Documentation
Overview
The cirrocumulus interface consists of an app bar, side bar, primary embedding, embedding gallery and toolbar, distribution plots, and differential expression results explorer.

Primary embedding
The primary view is an interactive 2 or 3-dimensional embedding:

For spatial data, you can overlay genes or cell metadata on top of an image:

Interact with the view:
Pan: Mouse left click (2-d), right click (3-d)
Hover: Hover a data point to see the underlying value
Rotate 3-d: Mouse left click
Zoom: Mouse wheel
Select: When using lasso or select tool, hold down the Ctrl or Command key to add to selection
Resize: Click and drag the divider below the primary embedding
Tooltip: Mouse move
Select Category: Mouse double-click

The primary embedding view enables fast, interactive exploration of 1.3 million cells. Note that higher values are plotted on top of lower values for genes, whereas categorical values are plotted in random order:

You can interactively annotate clusters (optionally using a controlled vocabulary), and include positive and negative cluster markers:

Toolbar
Use the toolbar to change the active tool. The lasso and brush tools allow you to visually select cells of interest:

The “Append to selection” button controls whether the lasso and brush tools append to the selection.
Click the label button to toggle the visibility of categorical labels directly on the embedding:

In a 3-d plot, use the play button to rotate the plot in a loop.

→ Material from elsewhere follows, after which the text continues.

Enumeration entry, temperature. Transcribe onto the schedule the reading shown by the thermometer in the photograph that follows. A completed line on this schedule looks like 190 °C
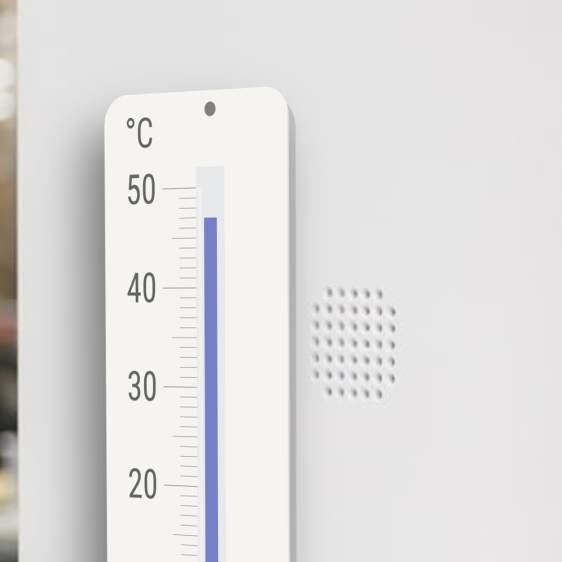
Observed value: 47 °C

and toggle whether to fade distant points or to show a 3-d axis:

Additional buttons include saving the embedding image to svg or png.
Gallery view
The gallery view, which is displayed below the main plot, shows all selected features and embeddings and thus provides a way for comparing attributes and embeddings. The following example shows the IL7R gene and leiden clusters in a UMAP and TSNE embedding:

Additionally, when you select cells, all plots have these cells highlighted:

The gallery plot size can be changed in the side bar.
Drag and drop gallery charts to reorder them or click on a chart to make it the primary view.

Side Bar
Embeddings: Select which cell embeddings to view. Select multiple embeddings to view more than one embedding simultaneously.
Genes/Features: Select genes/features to visualize. You can also paste a list of genes from your clipboard or drop a file with one gene per line. You can click on a chip to make it the primrary view.
Cell Metadata: Cell metadata, such as cluster labels, can be chosen from this field to view.
Sets: Sets allow you to save and view predefined lists of genes (e.g. cluster markers).
Filters: Shows the current datasets cell filters. Filters can be saved for later reuse and can be combined with “AND” or “OR” logic. In server mode, filters are shared among dataset users, thus enabling real-time collaborative cell annotations. Importantly, in addition to the cell ids selected by a filter, the provenance of the filter is saved for reproducibility. You can download the selected cell ids as a new-line delimited text file by clicking the download button. To read the file in Python, use the code:
import pandas as pd
df = pd.read_csv(path, header=None, index_col=0)
# subset dataset
adata_subset = adata[adata.obs.index.isin(df.index)]
The right-hand side of the embedding plot allows you to filter cells using the selected attribute.
Filters operate on continuous values:

or categorical values:

Run differential expression analysis:

The output of differential expression contains the following columns for each comparison:
scores: The t-score underlying the computation of the p-value
pvals_adj: Corrected p-values from the t-test.
lfc: Log2 fold change for each gene for each group. Note: this is an approximation calculated from mean-log values
pts_1: Fraction of cells expressing the genes for group one
pts_2: Fraction of cells expressing the genes for group two
The side bar contains additional controls, such as the embedding point size and opacity.
Distributions
The “Distributions” tab allows users to explore gene distributions across cell categories using dot plots, heatmaps, or violin plots:

When selecting more than one category, the plot first groups by the primary category, then by the secondary category, etc. For example, when you select “leiden” and “sample”, the plot first groups by leiden cluster and then by sample.
Additionally, a composition plot shows categorical distributions:

App Bar
The app bar shows the number of cells in your dataset and the number of selected cells. Additionally, it lets you switch between different tabs.
Share your visualization state with your collaborators by selecting “Copy Link” from the “More” menu.